3-bet bluffing & blockers

Re-raising preflop as a bluff is mandatory at higher stakes — if you only ever 3-bet premiums, good players fold and never pay you off. The art is *which* hands to bluff with: blockers.

A blocker is a card that makes it less likely the opponent has a strong continuing hand. Holding an ace makes it less likely they have AA/AK; a king blocks KK/AK. So hands like A5s and K9s make great 3-bet bluffs — they remove combos of the hands that could 4-bet or call, and they retain playability (suited, can flop a flush/straight) when called.
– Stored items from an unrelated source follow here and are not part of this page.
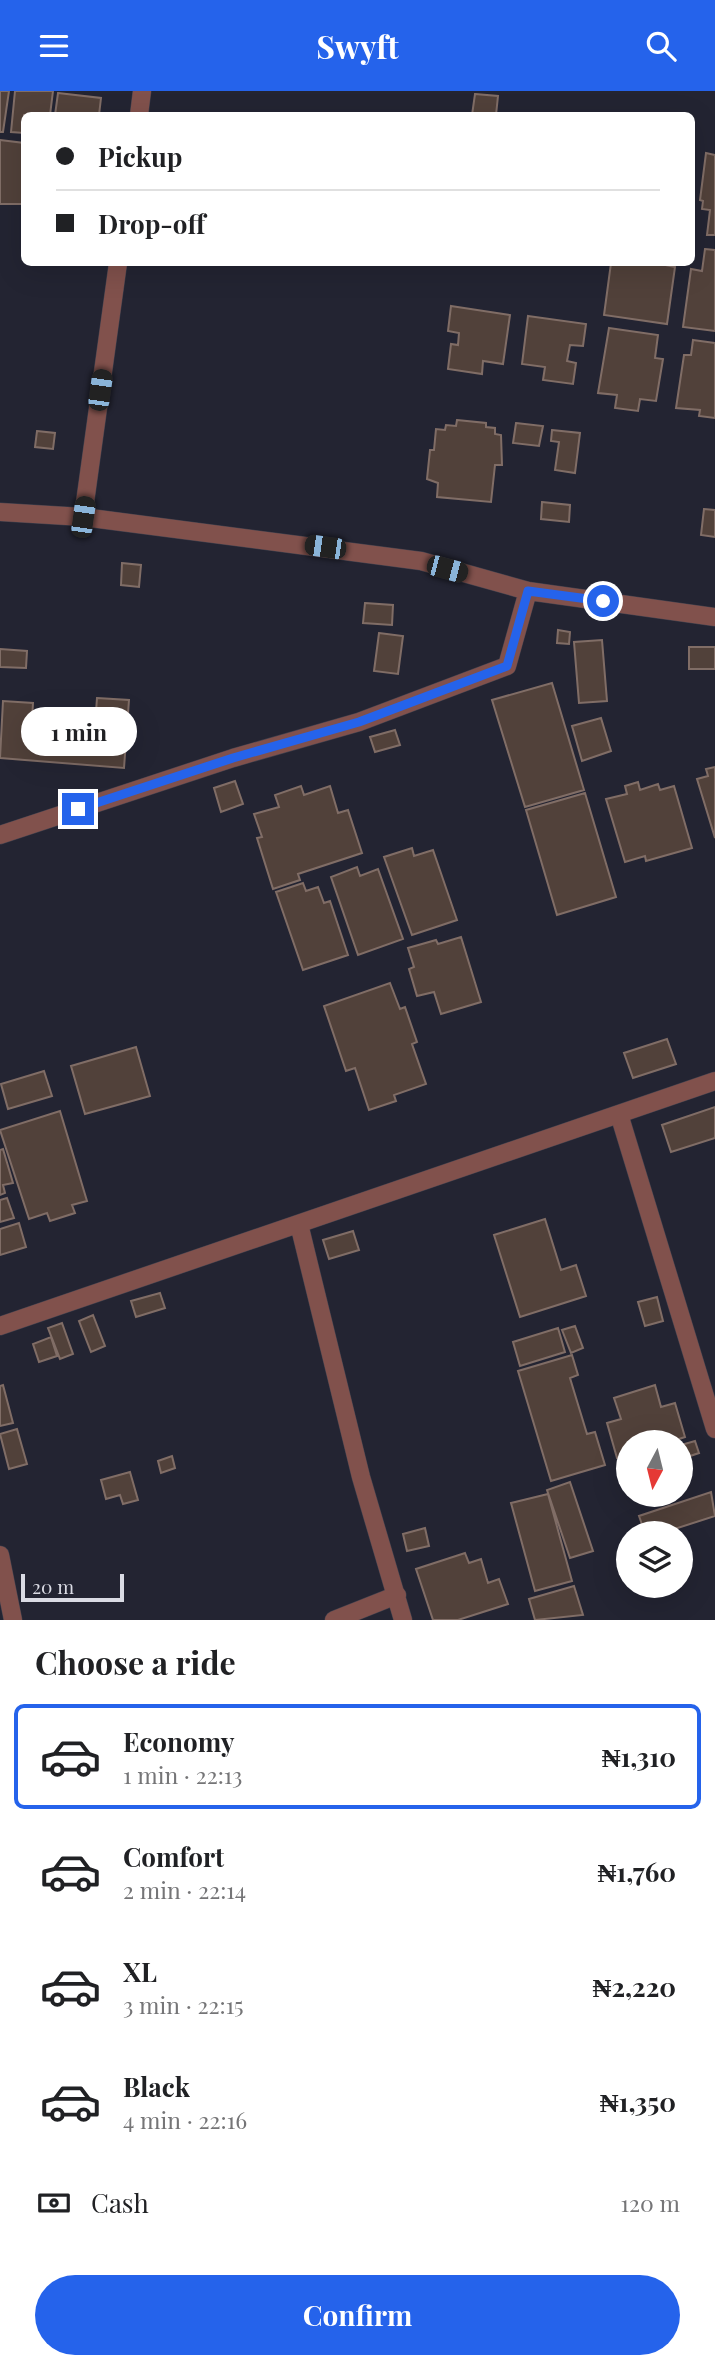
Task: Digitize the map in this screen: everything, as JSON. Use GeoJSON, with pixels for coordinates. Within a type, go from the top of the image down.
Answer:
{"type":"FeatureCollection","features":[{"type":"Feature","properties":{"kind":"street"},"geometry":{"type":"LineString","coordinates":[[139,112],[142,91]]}},
{"type":"Feature","properties":{"kind":"street"},"geometry":{"type":"LineString","coordinates":[[83,517],[118,266]]}},
{"type":"Feature","properties":{"kind":"street"},"geometry":{"type":"LineString","coordinates":[[0,512],[83,517],[421,561],[528,591],[715,617]]}},
{"type":"Feature","properties":{"kind":"street"},"geometry":{"type":"LineString","coordinates":[[0,835],[233,758],[359,722],[507,666],[528,591]]}},
{"type":"Feature","properties":{"kind":"street"},"geometry":{"type":"LineString","coordinates":[[0,1327],[715,1081]]}},
{"type":"Feature","properties":{"kind":"street"},"geometry":{"type":"LineString","coordinates":[[619,1114],[715,1429]]}},
{"type":"Feature","properties":{"kind":"street"},"geometry":{"type":"LineString","coordinates":[[299,1224],[362,1477],[403,1620]]}},
{"type":"Feature","properties":{"kind":"street"},"geometry":{"type":"LineString","coordinates":[[0,1555],[13,1620]]}},
{"type":"Feature","properties":{"kind":"street"},"geometry":{"type":"LineString","coordinates":[[334,1620],[397,1595]]}},
{"type":"Feature","properties":{"kind":"building"},"geometry":{"type":"Polygon","coordinates":[[[0,91],[9,91],[3,132],[0,132],[0,91]]]}},
{"type":"Feature","properties":{"kind":"building"},"geometry":{"type":"Polygon","coordinates":[[[15,91],[53,91],[50,112],[21,112],[21,133],[11,132],[15,91]]]}},
{"type":"Feature","properties":{"kind":"building"},"geometry":{"type":"Polygon","coordinates":[[[58,93],[101,98],[99,112],[55,112],[58,93]]]}},
{"type":"Feature","properties":{"kind":"building"},"geometry":{"type":"Polygon","coordinates":[[[475,94],[498,96],[496,112],[472,112],[475,94]]]}},
{"type":"Feature","properties":{"kind":"building"},"geometry":{"type":"Polygon","coordinates":[[[0,140],[21,143],[21,204],[0,204],[0,140]]]}},
{"type":"Feature","properties":{"kind":"building"},"geometry":{"type":"Polygon","coordinates":[[[706,153],[715,155],[715,235],[707,235],[710,210],[702,209],[703,201],[700,200],[706,153]]]}},
{"type":"Feature","properties":{"kind":"building"},"geometry":{"type":"Polygon","coordinates":[[[705,249],[715,250],[715,331],[683,327],[691,269],[702,271],[705,249]]]}},
{"type":"Feature","properties":{"kind":"building"},"geometry":{"type":"Polygon","coordinates":[[[611,266],[675,267],[667,324],[604,315],[611,266]]]}},
{"type":"Feature","properties":{"kind":"building"},"geometry":{"type":"Polygon","coordinates":[[[451,306],[510,315],[503,364],[483,361],[482,374],[448,369],[451,344],[458,345],[459,333],[448,331],[451,306]]]}},
{"type":"Feature","properties":{"kind":"building"},"geometry":{"type":"Polygon","coordinates":[[[528,316],[586,324],[583,346],[570,345],[567,361],[576,363],[573,384],[543,380],[545,367],[522,364],[528,316]]]}},
{"type":"Feature","properties":{"kind":"building"},"geometry":{"type":"Polygon","coordinates":[[[609,328],[658,335],[655,358],[663,359],[656,401],[640,399],[638,411],[615,408],[617,395],[598,393],[609,328]]]}},
{"type":"Feature","properties":{"kind":"building"},"geometry":{"type":"Polygon","coordinates":[[[693,340],[715,343],[715,418],[699,416],[700,410],[676,408],[684,355],[691,355],[693,340]]]}},
{"type":"Feature","properties":{"kind":"building"},"geometry":{"type":"Polygon","coordinates":[[[457,420],[486,423],[486,427],[495,428],[495,434],[501,435],[502,465],[495,465],[491,502],[437,497],[438,483],[427,479],[430,450],[434,450],[436,429],[445,430],[446,425],[456,426],[457,420]]]}},
{"type":"Feature","properties":{"kind":"building"},"geometry":{"type":"Polygon","coordinates":[[[516,423],[543,426],[539,446],[513,443],[516,423]]]}},
{"type":"Feature","properties":{"kind":"building"},"geometry":{"type":"Polygon","coordinates":[[[552,430],[580,433],[575,473],[555,470],[559,442],[551,441],[552,430]]]}},
{"type":"Feature","properties":{"kind":"building"},"geometry":{"type":"Polygon","coordinates":[[[37,431],[55,433],[53,449],[35,447],[37,431]]]}},
{"type":"Feature","properties":{"kind":"building"},"geometry":{"type":"Polygon","coordinates":[[[542,502],[570,505],[569,522],[541,519],[542,502]]]}},
{"type":"Feature","properties":{"kind":"building"},"geometry":{"type":"Polygon","coordinates":[[[704,509],[715,510],[715,537],[701,535],[704,509]]]}},
{"type":"Feature","properties":{"kind":"building"},"geometry":{"type":"Polygon","coordinates":[[[122,563],[141,565],[139,587],[121,585],[122,563]]]}},
{"type":"Feature","properties":{"kind":"building"},"geometry":{"type":"Polygon","coordinates":[[[365,603],[393,605],[392,625],[363,623],[365,603]]]}},
{"type":"Feature","properties":{"kind":"building"},"geometry":{"type":"Polygon","coordinates":[[[558,630],[570,632],[569,644],[557,643],[558,630]]]}},
{"type":"Feature","properties":{"kind":"building"},"geometry":{"type":"Polygon","coordinates":[[[379,633],[403,636],[398,674],[374,671],[379,633]]]}},
{"type":"Feature","properties":{"kind":"building"},"geometry":{"type":"Polygon","coordinates":[[[602,640],[607,701],[579,703],[574,642],[602,640]]]}},
{"type":"Feature","properties":{"kind":"building"},"geometry":{"type":"Polygon","coordinates":[[[689,647],[715,647],[715,669],[689,669],[689,647]]]}},
{"type":"Feature","properties":{"kind":"building"},"geometry":{"type":"Polygon","coordinates":[[[0,649],[27,651],[26,668],[0,667],[0,649]]]}},
{"type":"Feature","properties":{"kind":"building"},"geometry":{"type":"Polygon","coordinates":[[[552,683],[584,790],[525,807],[492,700],[552,683]]]}},
{"type":"Feature","properties":{"kind":"building"},"geometry":{"type":"Polygon","coordinates":[[[97,698],[129,700],[124,768],[0,758],[3,701],[33,703],[32,720],[95,725],[97,698]]]}},
{"type":"Feature","properties":{"kind":"building"},"geometry":{"type":"Polygon","coordinates":[[[601,718],[611,751],[582,761],[572,726],[601,718]]]}},
{"type":"Feature","properties":{"kind":"building"},"geometry":{"type":"Polygon","coordinates":[[[395,730],[400,745],[375,752],[370,737],[395,730]]]}},
{"type":"Feature","properties":{"kind":"building"},"geometry":{"type":"Polygon","coordinates":[[[715,767],[715,838],[697,779],[708,776],[706,769],[715,767]]]}},
{"type":"Feature","properties":{"kind":"building"},"geometry":{"type":"Polygon","coordinates":[[[235,781],[243,804],[221,812],[214,788],[235,781]]]}},
{"type":"Feature","properties":{"kind":"building"},"geometry":{"type":"Polygon","coordinates":[[[638,782],[640,790],[658,784],[660,790],[674,786],[692,848],[646,861],[645,856],[625,862],[606,799],[627,794],[625,786],[638,782]]]}},
{"type":"Feature","properties":{"kind":"building"},"geometry":{"type":"Polygon","coordinates":[[[301,786],[304,795],[330,786],[338,813],[348,810],[362,853],[298,874],[300,880],[273,889],[257,838],[262,837],[254,814],[279,807],[275,795],[301,786]]]}},
{"type":"Feature","properties":{"kind":"building"},"geometry":{"type":"Polygon","coordinates":[[[585,793],[616,897],[557,915],[526,810],[585,793]]]}},
{"type":"Feature","properties":{"kind":"building"},"geometry":{"type":"Polygon","coordinates":[[[412,848],[414,856],[433,850],[457,920],[412,935],[384,857],[412,848]]]}},
{"type":"Feature","properties":{"kind":"building"},"geometry":{"type":"Polygon","coordinates":[[[357,867],[360,876],[378,869],[403,939],[358,955],[331,877],[357,867]]]}},
{"type":"Feature","properties":{"kind":"building"},"geometry":{"type":"Polygon","coordinates":[[[303,883],[306,891],[318,887],[324,903],[330,901],[348,955],[303,970],[276,892],[303,883]]]}},
{"type":"Feature","properties":{"kind":"building"},"geometry":{"type":"Polygon","coordinates":[[[461,937],[481,1002],[441,1014],[434,992],[417,996],[409,969],[414,967],[408,948],[436,940],[438,944],[461,937]]]}},
{"type":"Feature","properties":{"kind":"building"},"geometry":{"type":"Polygon","coordinates":[[[390,983],[400,1009],[405,1007],[417,1042],[412,1044],[426,1084],[394,1095],[396,1101],[369,1110],[355,1068],[346,1071],[324,1006],[390,983]]]}},
{"type":"Feature","properties":{"kind":"building"},"geometry":{"type":"Polygon","coordinates":[[[667,1039],[676,1064],[633,1078],[624,1053],[667,1039]]]}},
{"type":"Feature","properties":{"kind":"building"},"geometry":{"type":"Polygon","coordinates":[[[136,1047],[150,1096],[85,1114],[71,1066],[136,1047]]]}},
{"type":"Feature","properties":{"kind":"building"},"geometry":{"type":"Polygon","coordinates":[[[44,1071],[52,1096],[8,1109],[1,1084],[44,1071]]]}},
{"type":"Feature","properties":{"kind":"building"},"geometry":{"type":"Polygon","coordinates":[[[715,1107],[715,1138],[671,1152],[662,1125],[715,1107]]]}},
{"type":"Feature","properties":{"kind":"building"},"geometry":{"type":"Polygon","coordinates":[[[60,1111],[87,1201],[72,1205],[75,1213],[50,1221],[47,1213],[29,1219],[0,1130],[60,1111]]]}},
{"type":"Feature","properties":{"kind":"building"},"geometry":{"type":"Polygon","coordinates":[[[3,1149],[13,1183],[3,1185],[5,1193],[0,1195],[0,1150],[3,1149]]]}},
{"type":"Feature","properties":{"kind":"building"},"geometry":{"type":"Polygon","coordinates":[[[7,1198],[14,1218],[0,1222],[0,1200],[7,1198]]]}},
{"type":"Feature","properties":{"kind":"building"},"geometry":{"type":"Polygon","coordinates":[[[545,1219],[561,1270],[576,1265],[586,1296],[520,1317],[494,1235],[545,1219]]]}},
{"type":"Feature","properties":{"kind":"building"},"geometry":{"type":"Polygon","coordinates":[[[19,1223],[26,1247],[0,1255],[0,1229],[19,1223]]]}},
{"type":"Feature","properties":{"kind":"building"},"geometry":{"type":"Polygon","coordinates":[[[353,1231],[359,1250],[329,1259],[323,1240],[353,1231]]]}},
{"type":"Feature","properties":{"kind":"building"},"geometry":{"type":"Polygon","coordinates":[[[160,1293],[165,1308],[136,1317],[131,1301],[160,1293]]]}},
{"type":"Feature","properties":{"kind":"building"},"geometry":{"type":"Polygon","coordinates":[[[657,1297],[663,1321],[645,1326],[638,1302],[657,1297]]]}},
{"type":"Feature","properties":{"kind":"building"},"geometry":{"type":"Polygon","coordinates":[[[93,1315],[105,1346],[91,1352],[79,1321],[93,1315]]]}},
{"type":"Feature","properties":{"kind":"building"},"geometry":{"type":"Polygon","coordinates":[[[62,1323],[73,1354],[60,1359],[48,1328],[62,1323]]]}},
{"type":"Feature","properties":{"kind":"building"},"geometry":{"type":"Polygon","coordinates":[[[575,1326],[583,1348],[571,1353],[562,1330],[575,1326]]]}},
{"type":"Feature","properties":{"kind":"building"},"geometry":{"type":"Polygon","coordinates":[[[558,1328],[565,1352],[520,1366],[513,1342],[558,1328]]]}},
{"type":"Feature","properties":{"kind":"building"},"geometry":{"type":"Polygon","coordinates":[[[51,1337],[57,1356],[39,1362],[33,1344],[51,1337]]]}},
{"type":"Feature","properties":{"kind":"building"},"geometry":{"type":"Polygon","coordinates":[[[572,1355],[578,1375],[570,1378],[587,1434],[595,1432],[605,1465],[551,1481],[518,1371],[572,1355]]]}},
{"type":"Feature","properties":{"kind":"building"},"geometry":{"type":"Polygon","coordinates":[[[3,1385],[13,1423],[0,1426],[0,1386],[3,1385]]]}},
{"type":"Feature","properties":{"kind":"building"},"geometry":{"type":"Polygon","coordinates":[[[655,1385],[661,1407],[675,1403],[683,1430],[616,1430],[616,1454],[607,1423],[621,1419],[614,1398],[655,1385]]]}},
{"type":"Feature","properties":{"kind":"building"},"geometry":{"type":"Polygon","coordinates":[[[17,1429],[27,1464],[9,1469],[0,1434],[17,1429]]]}},
{"type":"Feature","properties":{"kind":"building"},"geometry":{"type":"Polygon","coordinates":[[[693,1442],[699,1453],[693,1455],[693,1442]]]}},
{"type":"Feature","properties":{"kind":"building"},"geometry":{"type":"Polygon","coordinates":[[[172,1456],[175,1468],[161,1473],[158,1461],[172,1456]]]}},
{"type":"Feature","properties":{"kind":"building"},"geometry":{"type":"Polygon","coordinates":[[[130,1472],[138,1500],[123,1504],[120,1495],[106,1499],[101,1480],[130,1472]]]}},
{"type":"Feature","properties":{"kind":"building"},"geometry":{"type":"Polygon","coordinates":[[[570,1482],[593,1551],[570,1558],[547,1490],[570,1482]]]}},
{"type":"Feature","properties":{"kind":"building"},"geometry":{"type":"Polygon","coordinates":[[[711,1492],[715,1516],[693,1523],[641,1521],[639,1516],[666,1507],[693,1507],[693,1498],[711,1492]]]}},
{"type":"Feature","properties":{"kind":"building"},"geometry":{"type":"Polygon","coordinates":[[[548,1494],[572,1581],[535,1591],[511,1503],[548,1494]]]}},
{"type":"Feature","properties":{"kind":"building"},"geometry":{"type":"Polygon","coordinates":[[[425,1528],[429,1546],[407,1551],[403,1534],[425,1528]]]}},
{"type":"Feature","properties":{"kind":"building"},"geometry":{"type":"Polygon","coordinates":[[[465,1553],[469,1563],[481,1559],[488,1583],[499,1579],[508,1604],[458,1620],[433,1620],[416,1569],[465,1553]]]}},
{"type":"Feature","properties":{"kind":"building"},"geometry":{"type":"Polygon","coordinates":[[[574,1586],[583,1615],[535,1620],[529,1599],[574,1586]]]}},
{"type":"Feature","properties":{"kind":"route"},"geometry":{"type":"LineString","coordinates":[[78,809],[233,758],[359,722],[507,666],[528,591],[603,601]]}}]}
  • Use it: 3-bet bluff with suited blockers, not your worst offsuit junk.
  • Defend it: against a relentless 3-bettor, 4-bet bluff occasionally (also with blockers) and flat more to play back in position.

Overbets & polarization

An overbet (betting more than the pot) is only correct with a polarized range — the nuts and total air, nothing in between. It maximizes value from strong hands and applies maximum fold pressure as a bluff, but it risks a lot.

  • Use it: overbet rivers on cards that complete your perceived range and crush theirs (scare cards), with nutted hands and a few blocker bluffs.
  • The read: a player who overbets is *telling you* they're polarized. Which leads to the most important defensive skill…

Bluff-catching

A bluff-catcher is a hand that beats only the bluffs in your opponent's range — typically a medium-strength hand facing a polarized bet. Calling is correct when the price plus the opponent's bluff frequency makes your equity good enough.

  • Against an overbettor or a maniac: widen your calls. They have too many bluffs, so don't fold every decent hand — let them barrel off.
  • Against a nit or a trapper: do the opposite. When a passive, tight player suddenly bets big, they almost never have a bluff — fold your bluff-catchers and save the chips.
  • The skill: your calling threshold should *move with the player*. That's the whole game — read the opponent, then pick the line that punishes their specific tell.

Key takeaways

  • Every advanced technique is also a tell — knowing the play lets you recognise and counter it.
  • Float and check-raise are the counters to over-c-betting; barrel turns and check-raise to beat a floater.
  • 3-bet (and 4-bet) bluff with blockers — suited aces/kings remove the combos that beat you and keep playability.
  • Overbets mean a polarized range (nuts or air); your job is to become a disciplined bluff-catcher.
  • Move your calling threshold with the player: call down the maniac/overbettor, fold to the nit/trapper.